Data records
——————————
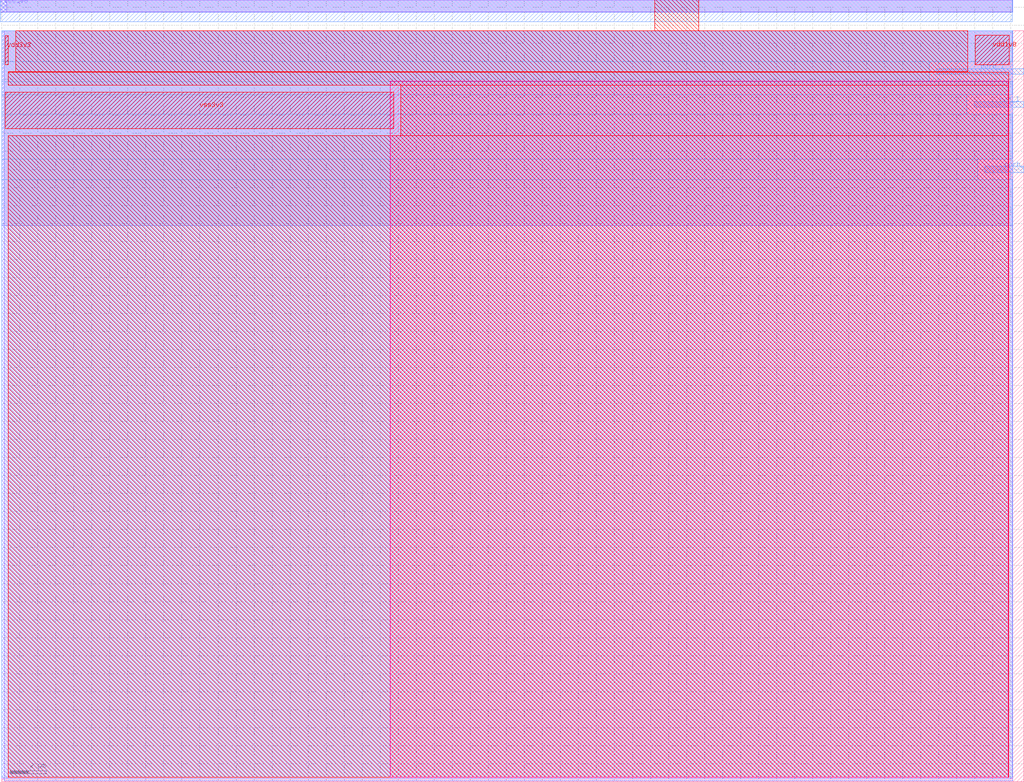
<source format=lef>
VERSION 5.7 ;
  NOWIREEXTENSIONATPIN ON ;
  DIVIDERCHAR "/" ;
  BUSBITCHARS "[]" ;
MACRO simple_por
  CLASS BLOCK ;
  FOREIGN simple_por ;
  ORIGIN 0.000 0.000 ;
  SIZE 56.720 BY 41.690 ;
  PIN vdd3v3
    DIRECTION INOUT ;
    USE POWER ;
    PORT
      LAYER met4 ;
        RECT 0.190 39.825 0.365 41.415 ;
    END
  END vdd3v3
  PIN vdd1v8
    DIRECTION INOUT ;
    USE POWER ;
    PORT
      LAYER met4 ;
        RECT 54.010 39.810 55.900 41.455 ;
    END
  END vdd1v8
  PIN vss3v3
    DIRECTION INOUT ;
    USE GROUND ;
    PORT
      LAYER met4 ;
        RECT 0.190 36.275 21.750 38.275 ;
    END
  END vss3v3
  PIN porb_h
    DIRECTION OUTPUT ;
    USE SIGNAL ;
    PORT
      LAYER met3 ;
        RECT 54.545 33.825 56.710 34.170 ;
    END
  END porb_h
  PIN por_l
    DIRECTION OUTPUT ;
    USE SIGNAL ;
    PORT
      LAYER met3 ;
        RECT 53.960 37.455 56.720 37.755 ;
    END
  END por_l
  PIN porb_l
    DIRECTION OUTPUT ;
    USE SIGNAL ;
    PORT
      LAYER met3 ;
        RECT 51.855 39.280 56.715 39.580 ;
    END
  END porb_l
  PIN vss1v8
    DIRECTION INOUT ;
    USE GROUND ;
    PORT
      LAYER met1 ;
        RECT -0.070 42.720 0.290 43.420 ;
    END
  END vss1v8
  OBS
      LAYER li1 ;
        RECT -0.070 42.760 56.090 43.380 ;
        RECT 0.000 0.180 56.090 41.690 ;
      LAYER met1 ;
        RECT 0.290 42.720 56.090 43.420 ;
        RECT 0.125 0.055 56.090 41.690 ;
      LAYER met2 ;
        RECT -0.070 42.720 56.090 43.420 ;
        RECT 0.000 30.880 56.090 41.690 ;
      LAYER met3 ;
        RECT -0.070 42.190 56.070 43.420 ;
        RECT 0.000 39.980 56.070 41.690 ;
        RECT 0.000 38.880 51.455 39.980 ;
        RECT 0.000 38.155 56.070 38.880 ;
        RECT 0.000 37.055 53.560 38.155 ;
        RECT 0.000 34.570 56.070 37.055 ;
        RECT 0.000 33.425 54.145 34.570 ;
        RECT 0.000 0.255 56.070 33.425 ;
      LAYER met4 ;
        RECT 36.240 41.690 38.680 43.420 ;
        RECT 0.765 39.425 53.610 41.690 ;
        RECT 0.365 39.410 53.610 39.425 ;
        RECT 0.365 38.675 55.890 39.410 ;
        RECT 22.150 35.875 55.890 38.675 ;
        RECT 0.365 0.255 55.890 35.875 ;
      LAYER met5 ;
        RECT 21.565 0.250 55.855 38.895 ;
  END
END simple_por
END LIBRARY


</source>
——————————
* **WORK TASK**
For the records above, give every line again exactly and skip the pictures.

* **WORKED SOLUTION**
<source format=lef>
VERSION 5.7 ;
  NOWIREEXTENSIONATPIN ON ;
  DIVIDERCHAR "/" ;
  BUSBITCHARS "[]" ;
MACRO simple_por
  CLASS BLOCK ;
  FOREIGN simple_por ;
  ORIGIN 0.000 0.000 ;
  SIZE 56.720 BY 41.690 ;
  PIN vdd3v3
    DIRECTION INOUT ;
    USE POWER ;
    PORT
      LAYER met4 ;
        RECT 0.190 39.825 0.365 41.415 ;
    END
  END vdd3v3
  PIN vdd1v8
    DIRECTION INOUT ;
    USE POWER ;
    PORT
      LAYER met4 ;
        RECT 54.010 39.810 55.900 41.455 ;
    END
  END vdd1v8
  PIN vss3v3
    DIRECTION INOUT ;
    USE GROUND ;
    PORT
      LAYER met4 ;
        RECT 0.190 36.275 21.750 38.275 ;
    END
  END vss3v3
  PIN porb_h
    DIRECTION OUTPUT ;
    USE SIGNAL ;
    PORT
      LAYER met3 ;
        RECT 54.545 33.825 56.710 34.170 ;
    END
  END porb_h
  PIN por_l
    DIRECTION OUTPUT ;
    USE SIGNAL ;
    PORT
      LAYER met3 ;
        RECT 53.960 37.455 56.720 37.755 ;
    END
  END por_l
  PIN porb_l
    DIRECTION OUTPUT ;
    USE SIGNAL ;
    PORT
      LAYER met3 ;
        RECT 51.855 39.280 56.715 39.580 ;
    END
  END porb_l
  PIN vss1v8
    DIRECTION INOUT ;
    USE GROUND ;
    PORT
      LAYER met1 ;
        RECT -0.070 42.720 0.290 43.420 ;
    END
  END vss1v8
  OBS
      LAYER li1 ;
        RECT -0.070 42.760 56.090 43.380 ;
        RECT 0.000 0.180 56.090 41.690 ;
      LAYER met1 ;
        RECT 0.290 42.720 56.090 43.420 ;
        RECT 0.125 0.055 56.090 41.690 ;
      LAYER met2 ;
        RECT -0.070 42.720 56.090 43.420 ;
        RECT 0.000 30.880 56.090 41.690 ;
      LAYER met3 ;
        RECT -0.070 42.190 56.070 43.420 ;
        RECT 0.000 39.980 56.070 41.690 ;
        RECT 0.000 38.880 51.455 39.980 ;
        RECT 0.000 38.155 56.070 38.880 ;
        RECT 0.000 37.055 53.560 38.155 ;
        RECT 0.000 34.570 56.070 37.055 ;
        RECT 0.000 33.425 54.145 34.570 ;
        RECT 0.000 0.255 56.070 33.425 ;
      LAYER met4 ;
        RECT 36.240 41.690 38.680 43.420 ;
        RECT 0.765 39.425 53.610 41.690 ;
        RECT 0.365 39.410 53.610 39.425 ;
        RECT 0.365 38.675 55.890 39.410 ;
        RECT 22.150 35.875 55.890 38.675 ;
        RECT 0.365 0.255 55.890 35.875 ;
      LAYER met5 ;
        RECT 21.565 0.250 55.855 38.895 ;
  END
END simple_por
END LIBRARY


</source>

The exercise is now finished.